DOCUMENT EXCERPT:
▬▬▬▬▬▬▬▬▬▬

March 21, 2017

Are Psychological Conditions Covered by Ohio Workers Compensation?

Filed under: General — Casper & Casper @ 7:36 pm

It has been well established that working day in and day out can result in physical injuries—whether from an unexpected accident or the repetitive motions of the job.

Sometimes, however, it’s not the body that is injured but the mind.

Psychological conditions can be caused by the job itself or by the workplace environment. A person may experience stress, anxiety, depression, or another mental-health condition in the course of his or her employment. Other psychological conditions, such as PTSD (Post-Traumatic Stress Disorder) may result from a traumatic incident in the workplace.

Psychological conditions are very real and very damaging to the people who suffer from them. As such, they deserve to be taken seriously.

Are psychological injuries covered by workers compensation?

Unfortunately, psychological conditions are not covered on their own by Ohio workers’ compensation.

In fact, a 2013 Ohio Supreme Court ruling found that an employee’s psychological or mental-health claims only have to be covered by workers’ compensation if that mental-health “injury” is directly related to a physical injury. In this case, a truck driver attempted to collect workers’ compensation for the physical and mental harm he sustained in a highway accident. The accident involved the death of the other driver, who drove into the back of the claimant’s dump truck. As a result of the fatal accident, the truck driver alleged that he developed a stress disorder. Although the court allowed the driver to collect compensation for his physical injuries, it denied his claim that the accident and his stress disorder were linked.

The court likely ruled this way because it is more difficult for claimants to legally prove cause and effect for psychological conditions than for physical injuries. A physical injury from an accident at work is very definitive. There is an exact time and place that the accident occurred. The individual can file a report at his or her workplace and will have medical records supporting the claim. He or she may even have witnesses to the accident. Other physical injuries, like repetitive stress injuries, are somewhat more difficult to prove, but still easier than a psychological condition. A typist who develops wrist problems can prove, with testimony from a doctor and other evidence, that the repetitive typing motions of his or her job caused excessive strain on the wrist joint.

▬▬▬▬▬▬▬▬▬▬

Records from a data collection
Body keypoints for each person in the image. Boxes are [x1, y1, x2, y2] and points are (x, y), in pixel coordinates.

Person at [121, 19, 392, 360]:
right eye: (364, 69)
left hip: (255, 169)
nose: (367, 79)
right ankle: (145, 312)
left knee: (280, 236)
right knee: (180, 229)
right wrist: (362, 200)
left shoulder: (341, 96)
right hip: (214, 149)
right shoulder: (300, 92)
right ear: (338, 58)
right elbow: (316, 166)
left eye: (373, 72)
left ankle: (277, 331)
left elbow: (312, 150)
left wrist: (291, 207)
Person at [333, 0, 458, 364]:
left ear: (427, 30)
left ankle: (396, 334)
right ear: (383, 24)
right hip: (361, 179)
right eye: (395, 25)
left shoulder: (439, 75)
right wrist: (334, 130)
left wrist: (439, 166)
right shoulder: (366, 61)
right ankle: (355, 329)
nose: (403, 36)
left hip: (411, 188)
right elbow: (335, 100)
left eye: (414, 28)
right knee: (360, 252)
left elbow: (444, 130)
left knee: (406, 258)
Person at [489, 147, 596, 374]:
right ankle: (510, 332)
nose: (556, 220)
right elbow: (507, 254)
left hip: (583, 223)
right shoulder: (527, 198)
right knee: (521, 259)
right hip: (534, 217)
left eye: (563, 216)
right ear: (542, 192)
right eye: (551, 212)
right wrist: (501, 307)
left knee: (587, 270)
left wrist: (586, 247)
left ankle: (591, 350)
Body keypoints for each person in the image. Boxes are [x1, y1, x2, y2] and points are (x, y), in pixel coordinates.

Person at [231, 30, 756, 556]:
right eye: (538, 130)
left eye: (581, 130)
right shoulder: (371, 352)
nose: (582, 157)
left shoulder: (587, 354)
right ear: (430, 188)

▬▬▬▬▬▬▬▬▬▬

PROBLEMS AND TASKS:
**a.** Set down the part of the post on Ohio workers' compensation that runs from "Filed under: General" up to and including "in the workplace.".
**b.** Name every mental-health condition listed in the post's paragraph beginning "Psychological conditions can be caused".
**c.** Write what comes next in the post on psychological conditions and Ohio workers' compensation, starting after its final sentence.
These rows are separate from the post and have no connection to it.

RESULTS FOR EACH TASK:
**a.**
Filed under: General — Casper & Casper @ 7:36 pm

It has been well established that working day in and day out can result in physical injuries—whether from an unexpected accident or the repetitive motions of the job.

Sometimes, however, it’s not the body that is injured but the mind.

Psychological conditions can be caused by the job itself or by the workplace environment. A person may experience stress, anxiety, depression, or another mental-health condition in the course of his or her employment. Other psychological conditions, such as PTSD (Post-Traumatic Stress Disorder) may result from a traumatic incident in the workplace.

**b.** stress, anxiety, depression, PTSD (Post-Traumatic Stress Disorder)

**c.**
With many psychological conditions, however, the sufferer cannot specify a moment in which the condition was “caused.” Many people don’t even recognize the symptoms of depression, anxiety, or other disorders until the condition is quite severe. Still others may deny that they need help because they do not want to appear weak or “crazy” or because they fear the social stigma surrounding mental health issues. The ambiguity of psychological conditions allows insurance company attorneys to argue that an employee’s condition could have been caused by marital or family troubles and not a workplace injury—thereby letting the employer off the hook.

If you suffer from a psychological condition such as stress or anxiety caused by your job, you will not be able to collect compensation unless you can prove that the disorder is directly related to a workplace injury. This is where having an experienced attorney on your side can be very beneficial. An attorney will have the knowledge and experience necessary to fill out all forms completely, gather all the evidence needed to prove your claim, and represent you effectively in court. Workers’ compensation is a complicated bureaucratic system to navigate on your own, and the chances of success are higher with an attorney.

If you have not suffered a physical injury and cannot receive workers’ compensation, other avenues may be available to you.

Social Security Disability Insurance (SSDI) is available to individuals with a “medically determinable” (meaning able to be diagnosed by a doctor) physical or mental impairment. If your psychological condition prevents you from working, temporarily or permanently, you may be able to make a claim under SSDI. Whether or not you qualify for SSDI will depend on several factors, including the number of years you have worked. Applying for SSDI, like workers’ compensation, is a task that is best undertaken with a Social Security Disability lawyer’s assistance.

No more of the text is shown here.